For 32 GB RAM Mac model
I recently experimented with a 32GB MacBook Pro equipped with an M1 Pro chip, attempting to load a 24GB Mixtral model, specifically the mixtral-8x7b-instruct-v0.1.Q4_0.gguf. Under normal circumstances, this would be infeasible on a 32GB M1 Pro/Max chip due to Apple’s restriction, which caps the allocation of system memory to VRAM at 65%.
However, I found a way to bypass this limitation. To allocate more of your Mac’s system RAM to VRAM – in this case, up to 28 GB – the following command can be used in the terminal window:
sudo sysctl iogpu.wired_limit_mb=27536
This approach pushes the MacBook beyond its standard capabilities, offering new possibilities for handling large-scale models and tasks. Nonetheless, it’s important to proceed with caution, as significantly altering your system’s memory allocation can impact overall performance and stability.
For 64 GB RAM Mac model
For Mac models that have 64 GB of system RAM, the OS can allocate up to 75% of that into VRAM. This is around 48 GB – enough for the most of the model even for the 120B Goliath model with 8-bit quantization.
But let’s say you want to go above the 75% threshold for some really large model like this new Yi based MoE model – mixtral_34bx2_moe_60b.Q6_K.gguf (50GB). Use this command to allocate 56 GB of the system RAM to VRAM
sudo sysctl iogpu.wired_limit_mb=55536
The commands described above serve as a practical guideline for allocating more VRAM to your Apple Silicon chip. By following these steps, you can enhance the performance of your Mac with LLMs.

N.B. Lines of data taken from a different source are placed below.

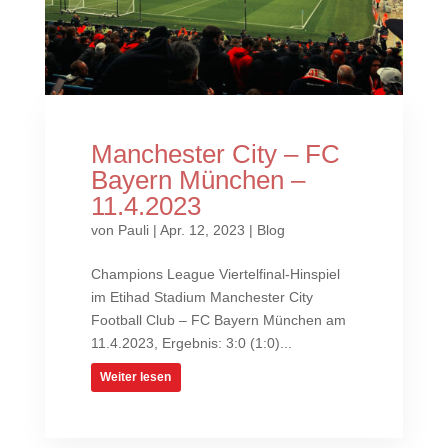
Manchester City – FC
Bayern München –
11.4.2023
von
Pauli
|
Apr. 12, 2023
|
Blog
Champions League Viertelfinal-Hinspiel
im Etihad Stadium Manchester City
Football Club – FC Bayern München am
11.4.2023, Ergebnis: 3:0 (1:0)...
Weiter lesen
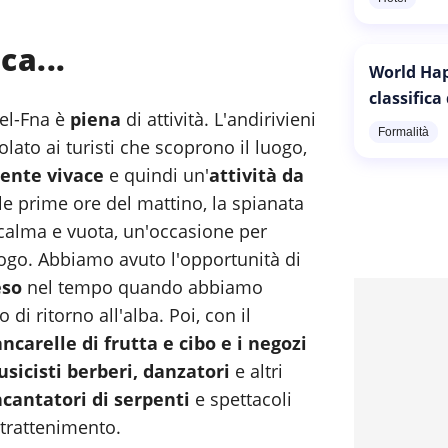
ca...
World Hap
classifica
-el-Fna è
piena
di attività. L'andirivieni
Formalità
lato ai turisti che scoprono il luogo,
mente vivace
e quindi un'
attività da
e prime ore del mattino, la spianata
 calma e vuota, un'occasione per
ogo. Abbiamo avuto l'opportunità di
so
nel tempo quando abbiamo
o di ritorno all'alba. Poi, con il
ncarelle di frutta e cibo e i negozi
sicisti berberi, danzatori
e altri
ncantatori di serpenti
e spettacoli
ntrattenimento.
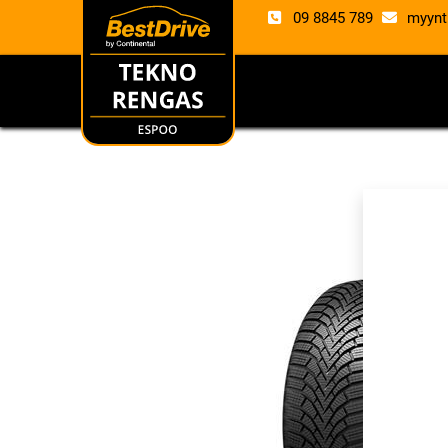
09 8845 789
myynt
RENKAAT
VANTE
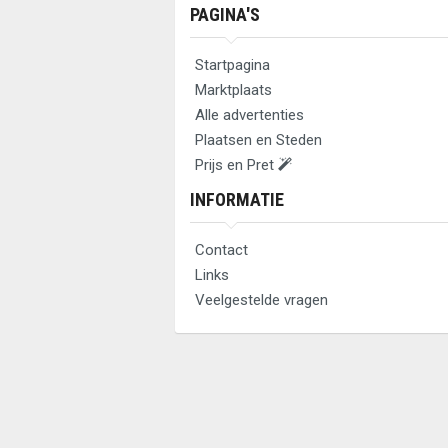
PAGINA'S
Startpagina
Marktplaats
Alle advertenties
Plaatsen en Steden
Prijs en Pret
INFORMATIE
Contact
Links
Veelgestelde vragen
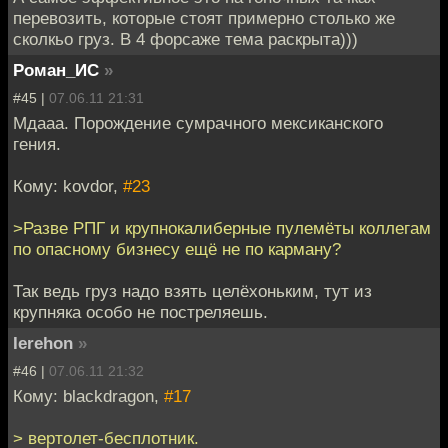
перевозить, которые стоят примерно столько же
сколкьо груз. В 4 форсаже тема раскрыта)))
Роман_ИС
»
#45 |
07.06.11 21:31
Мдааа. Порождение сумрачного мексиканского
гения.
Кому: kovdor,
#23
>Разве РПГ и крупнокалиберные пулемёты коллегам
по опасному бизнесу ещё не по карману?
Так ведь груз надо взять целёхоньким, тут из
крупняка особо не постреляешь.
Ierehon
»
#46 |
07.06.11 21:32
Кому: blackdragon,
#17
> вертолет-бесплотник.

For Macs with 192 GB of system RAM
If you happen to have a Mac Studio or Mac Pro with M1/M2 Ultra chip with 192 GB of system memory you can allocate up to 188 GB of that to the VRAM. This is a huge amount of memory that will work even for training of larger models with the new Apple machine learning framework.
How to reset to the default VRAM settings
To reset your Mac’s VRAM settings to default, restart the machine or use this command:
sudo sysctl iogpu.wired_limit_mb=0
By adjusting the amount of RAM dedicated to VRAM, you can significantly enhance the performance capabilities of your Mac, especially for demanding tasks like running large-scale AI models. However, it’s important to remember that such modifications can affect the overall system stability and performance, so they should be undertaken with a clear understanding of the potential impacts.